After his stellar rookie season, Hill would go on to be named to 3 consecutive All-Star Teams and 5 straight All-NBA Teams. His career peaked in the 199-00 season when he averaged 25.8 PPG, 6.6 RPG, 5.2 APG, and 1.4 SPG in 74 games played. He was well on his way to superstardom, and in many ways, he was already there. Just 4 games into the 2001 season, Hill suffered a knee injury that cut his production nearly in half and left NBA fans forever wondering what could have been.

1. Scottie Pippen

Scottie Pippen

1990-91 to 1999-00 Accolades:

6x NBA Champion

6x All-Star

1x All-Star Game MVP

7x All-NBA Team Selection

10x All-Defensive Team Selection

Those of us who watched 90s basketball know just how special Scottie Pippen was alongside Michael Jordan in the 1990s. He was the second-best player on the greatest dynasty in NBA history who captured 6 championships in the decade with two three-peats. Pippen was a true two-way point forward who was the best wind defender of his era. He could shut you down on defense no matter if you were a point guard, forward, and even sometimes centers. His defensive footwork, lengthy wingspan, and high basketball IQ made him one of the great defensive threats of the decade.
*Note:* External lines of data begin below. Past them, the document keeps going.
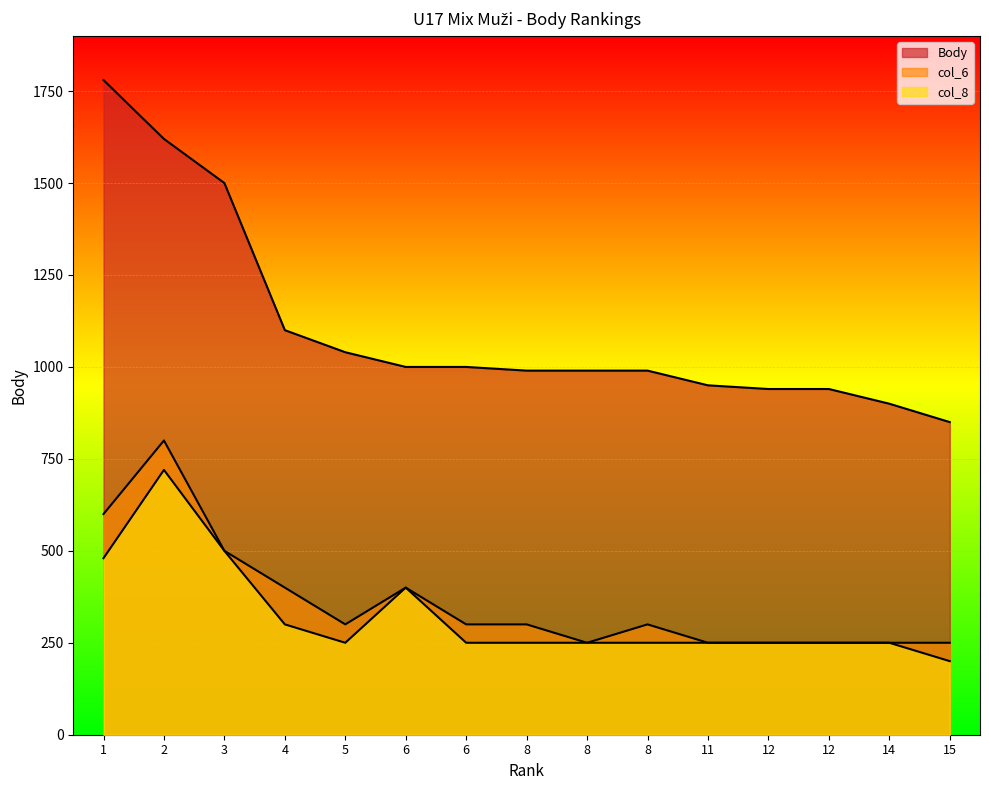

What is the difference between the highest and lowest values at 6?

600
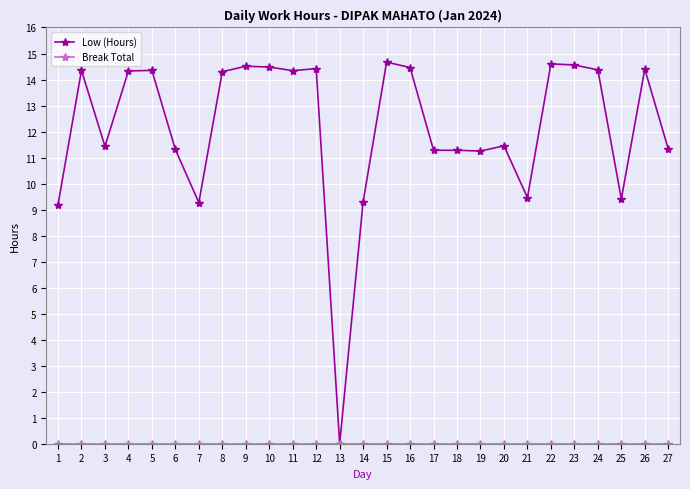

How many lines are shown in the chart?

2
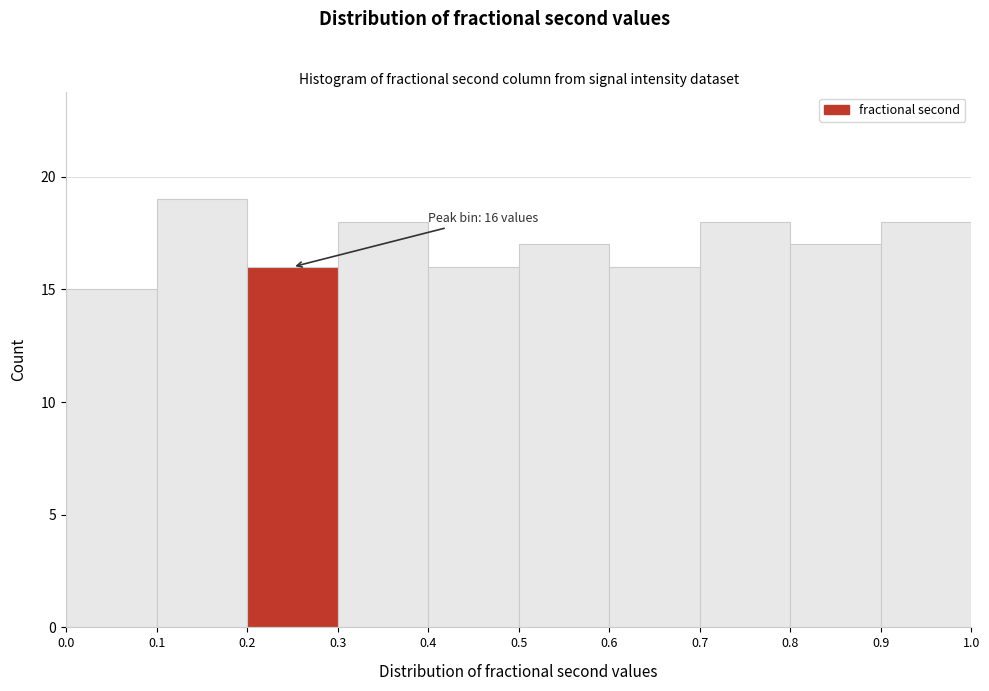

Which range on the x-axis has the tallest bar?

0.1 to 0.2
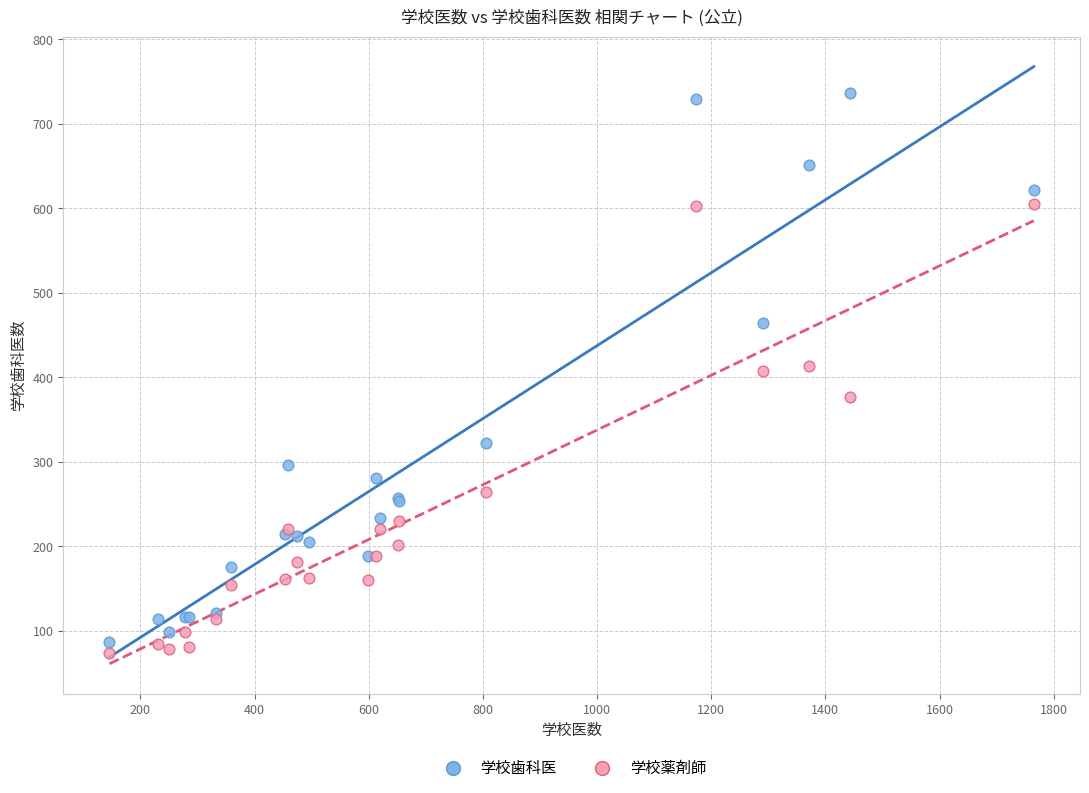

Which series has the largest Y range (max minus min)?

学校歯科医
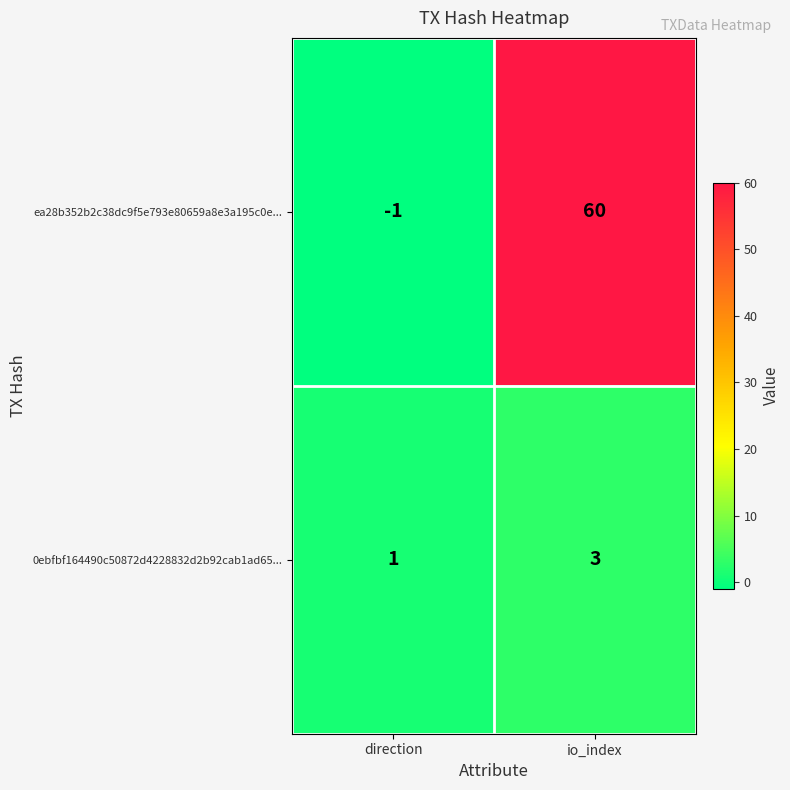

Is it true that ea28b352b2c38dc9f5e793e80659a8e3a195c0e... equals -1 at direction?

True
On offense, the show belonged to Michael Jordan, but Scottie did his part as well. He was a master facilitator who was quite deadly on the fast break as one and as a scorer/finisher. In 1994 and 1995, when Jordan briefly retired, Scottie averaged career-highs in points (22.0 PPG), rebounds, 8.7 RPG, and steals (2,9 SPG) which led the league in 1995. Without Jordan beside him, Pippen was able to lead the Bulls to within one game of the Eastern Conference Finals in 1994 while finishing 3rd in MVP voting. Scottie Pippen was so much more than just Michael Jordan’s No.2. He was a star in his own right and an easy choice for the best small forward of the 1990s.